I have a use case where we our company has tens of thousands of databases, each database is represented by a client, within a single AWS RDS instance. To have some company wide business analytics performed, we currently backup the instance on a S3 bucket which creates millions of parquet files partitioned by date, database, schema, and table.
We currently use an ELT approach using DBT and hence dump all this data into our Data warehouse using a multi tenant design and treat this as our source data for now.
Coming to the issue at hand, I've created a flow which consists of multiple sub flows and respective tasks and tested them locally by deploying the workflows on Docker, which are also handled by a Docker hosted Prefect. It all runs well on a subset (100k files) of the data since it is my local machine.
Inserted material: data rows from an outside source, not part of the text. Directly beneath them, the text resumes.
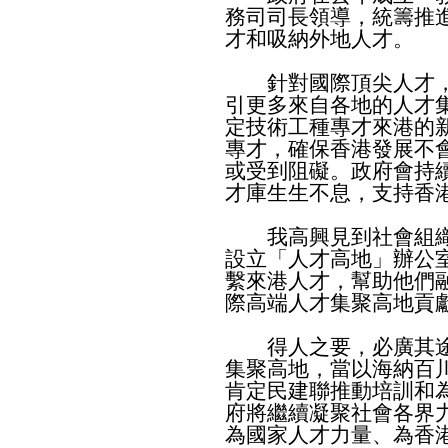
務司司長領導，統籌推
才和吸納外地人才。
針對國際頂尖人才，
引更多來自各地的人才
定技術工種專才來港的
專才，確保香港發展不
或受到阻礙。政府會持
才庫生生不息，支持香
我高興見到社會組織
設立「人才高地」辦公
繫來港人才，幫助他們
際高端人才集聚高地貢
得人之要，必廣其途
集聚高地，當以海納百
肯定民建聯推動培訓和
府將繼續凝聚社會各界
為國家人才力量、為香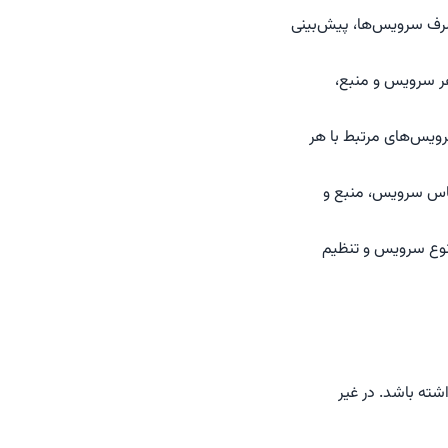
صرف سرویس‌ها، پیش‌بینی
هر سرویس و منبع،
رویس‌های مرتبط با هر
اساس سرویس، منبع و
 نوع سرویس و تنظیم
ته باشد. در غیر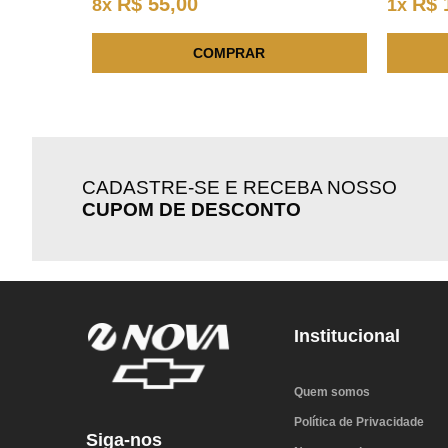
R$
55
,
00
R$
8
x
1
x
COMPRAR
CADASTRE-SE E RECEBA NOSSO
CUPOM DE DESCONTO
Institucional
Quem somos
Política de Privacidade
Siga-nos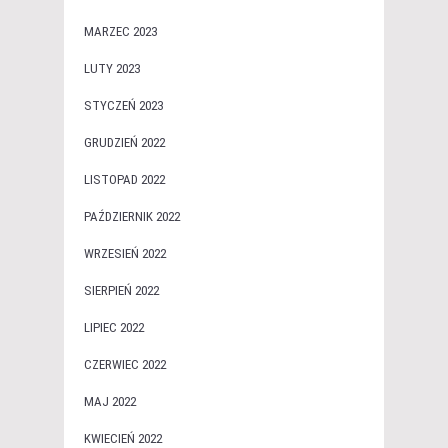
MARZEC 2023
LUTY 2023
STYCZEŃ 2023
GRUDZIEŃ 2022
LISTOPAD 2022
PAŹDZIERNIK 2022
WRZESIEŃ 2022
SIERPIEŃ 2022
LIPIEC 2022
CZERWIEC 2022
MAJ 2022
KWIECIEŃ 2022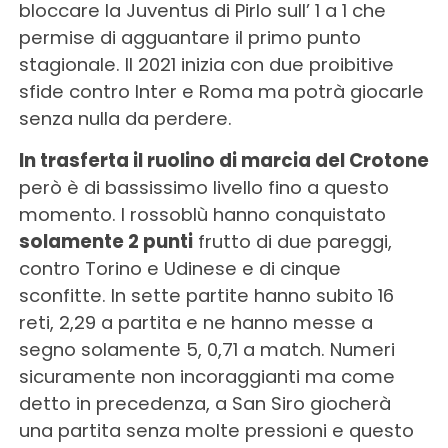
bloccare la Juventus di Pirlo sull’ 1 a 1 che
permise di agguantare il primo punto
stagionale. Il 2021 inizia con due proibitive
sfide contro Inter e Roma ma potrà giocarle
senza nulla da perdere.
In trasferta il ruolino di marcia del Crotone
però è di bassissimo livello fino a questo
momento. I rossoblù hanno conquistato
solamente 2 punti
frutto di due pareggi,
contro Torino e Udinese e di cinque
sconfitte. In sette partite hanno subito 16
reti, 2,29 a partita e ne hanno messe a
segno solamente 5, 0,71 a match. Numeri
sicuramente non incoraggianti ma come
detto in precedenza, a San Siro giocherà
una partita senza molte pressioni e questo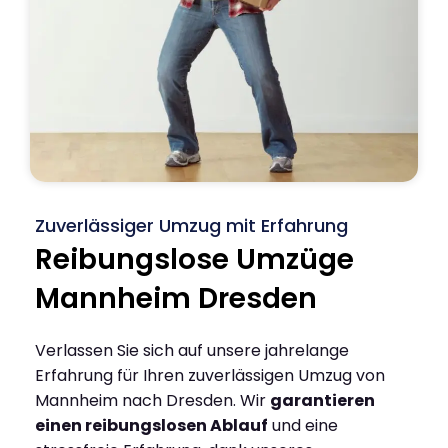
Zuverlässiger Umzug mit Erfahrung
Reibungslose Umzüge
Mannheim Dresden
Verlassen Sie sich auf unsere jahrelange
Erfahrung für Ihren zuverlässigen Umzug von
Mannheim nach Dresden. Wir
garantieren
einen reibungslosen Ablauf
und eine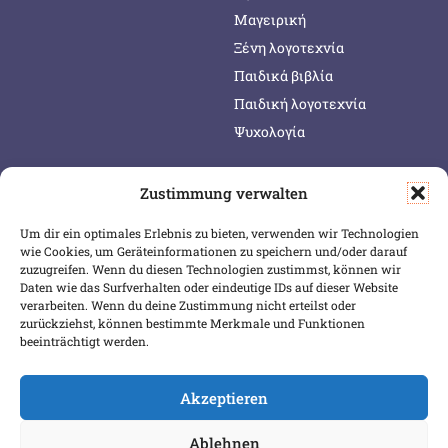
Μαγειρική
Ξένη λογοτεχνία
Παιδικά βιβλία
Παιδική λογοτεχνία
Ψυχολογία
Zustimmung verwalten
SERVICE & INFOS
SICHER BEZAHLEN
Um dir ein optimales Erlebnis zu bieten, verwenden wir Technologien
Warenkorb
wie Cookies, um Geräteinformationen zu speichern und/oder darauf
Wunschliste
zuzugreifen. Wenn du diesen Technologien zustimmst, können wir
Daten wie das Surfverhalten oder eindeutige IDs auf dieser Website
Mein Konto
verarbeiten. Wenn du deine Zustimmung nicht erteilst oder
zurückziehst, können bestimmte Merkmale und Funktionen
Versand & Lieferung
beeinträchtigt werden.
Zahlungsweisen
Widerruf
Akzeptieren
Ablehnen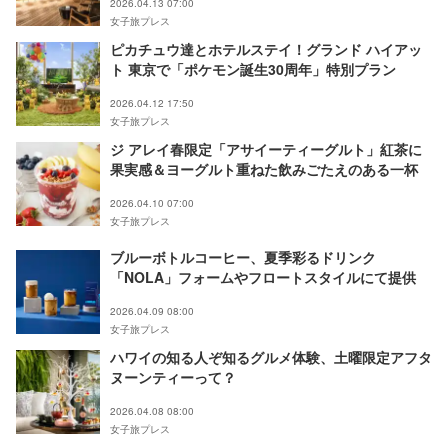
2026.04.13 07:00
女子旅プレス
ピカチュウ達とホテルステイ！グランド ハイアッ
ト 東京で「ポケモン誕生30周年」特別プラン
2026.04.12 17:50
女子旅プレス
ジ アレイ春限定「アサイーティーグルト」紅茶に
果実感＆ヨーグルト重ねた飲みごたえのある一杯
2026.04.10 07:00
女子旅プレス
ブルーボトルコーヒー、夏季彩るドリンク
「NOLA」フォームやフロートスタイルにて提供
2026.04.09 08:00
女子旅プレス
ハワイの知る人ぞ知るグルメ体験、土曜限定アフタ
ヌーンティーって？
2026.04.08 08:00
女子旅プレス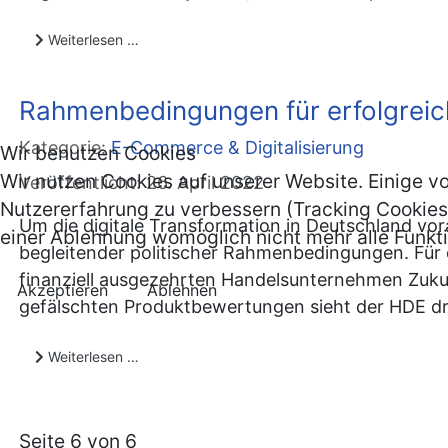
Weiterlesen …
Rahmenbedingungen für erfolgreich
Kategorie:
E-Commerce & Digitalisierung
Wir benutzen Cookies
Wir nutzen Cookies auf unserer Website. Einige vo
Veröffentlicht: 26. April 2022
Nutzererfahrung zu verbessern (Tracking Cookies)
Um die digitale Transformation in Deutschland vo
einer Ablehnung womöglich nicht mehr alle Funkti
begleitender politischer Rahmenbedingungen. Für e
finanziell ausgezehrten Handelsunternehmen Zukun
Akzeptieren
Ablehnen
gefälschten Produktbewertungen sieht der HDE d
Weiterlesen …
Seite 6 von 6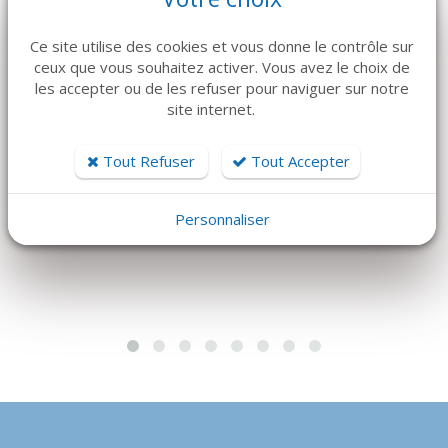
Ce site utilise des cookies et vous donne le contrôle sur
ceux que vous souhaitez activer. Vous avez le choix de
DÉTAILS
DÉTAILS
les accepter ou de les refuser pour naviguer sur notre
site internet.
JOTA
MEDLINE
FRAISE 203S x2
MASQUE À
Tout Refuser
Tout Accepter
ÉLASTIQUES X 300
Prix sur devis
36 €
Personnaliser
But once we deploy our solution to production using ECS Infra and Prefect Cloud, there are some odd issues I'm facing:
• I have a flow which scans the metadata of all the millions of files and groups them based on which database and table they belong to. Initially I just simply returned the dictionary from the task and pass it onto the next subflows to start working on them. This worked well on my local machine, but the flows get stuck in PENDING state when running on the same subset (100k files) of data on Prefect Cloud. I was able to narrow it down to one of the parameter which was that large mapping dictionary. As soon as I removed it and tested out the flow, it started running again.
• Once I was able to work around this issue, another part of subflow tasks are now stuck in PENDING state due to them taking a subset of that dictionary as input, which would contain a list of thousands of s3 path strings. This also used to work well on my locally deployed workflows, but get stuck when running them on ECS Infra and Prefect Cloud.
Just a side note, that all my flows and subflows run on the default ConcurrentTaskRunner setting.
It is safe to assume that Flow and Tasks Inputs are most likely serialized and deserialized, which might hint at why these flows or tasks get stuck in Pending states, but I can't seem to understand why it's not being reproduced locally. Is it something related to how Prefect Cloud handles inputs differently compared to Open source variant?
Has anyone faced something similar?
@Scott Walsh so it seems like the only solution for passing large outputs and inputs between tasks and flows is to write to some external storage, either local or remote and read from there in the upstream tasks?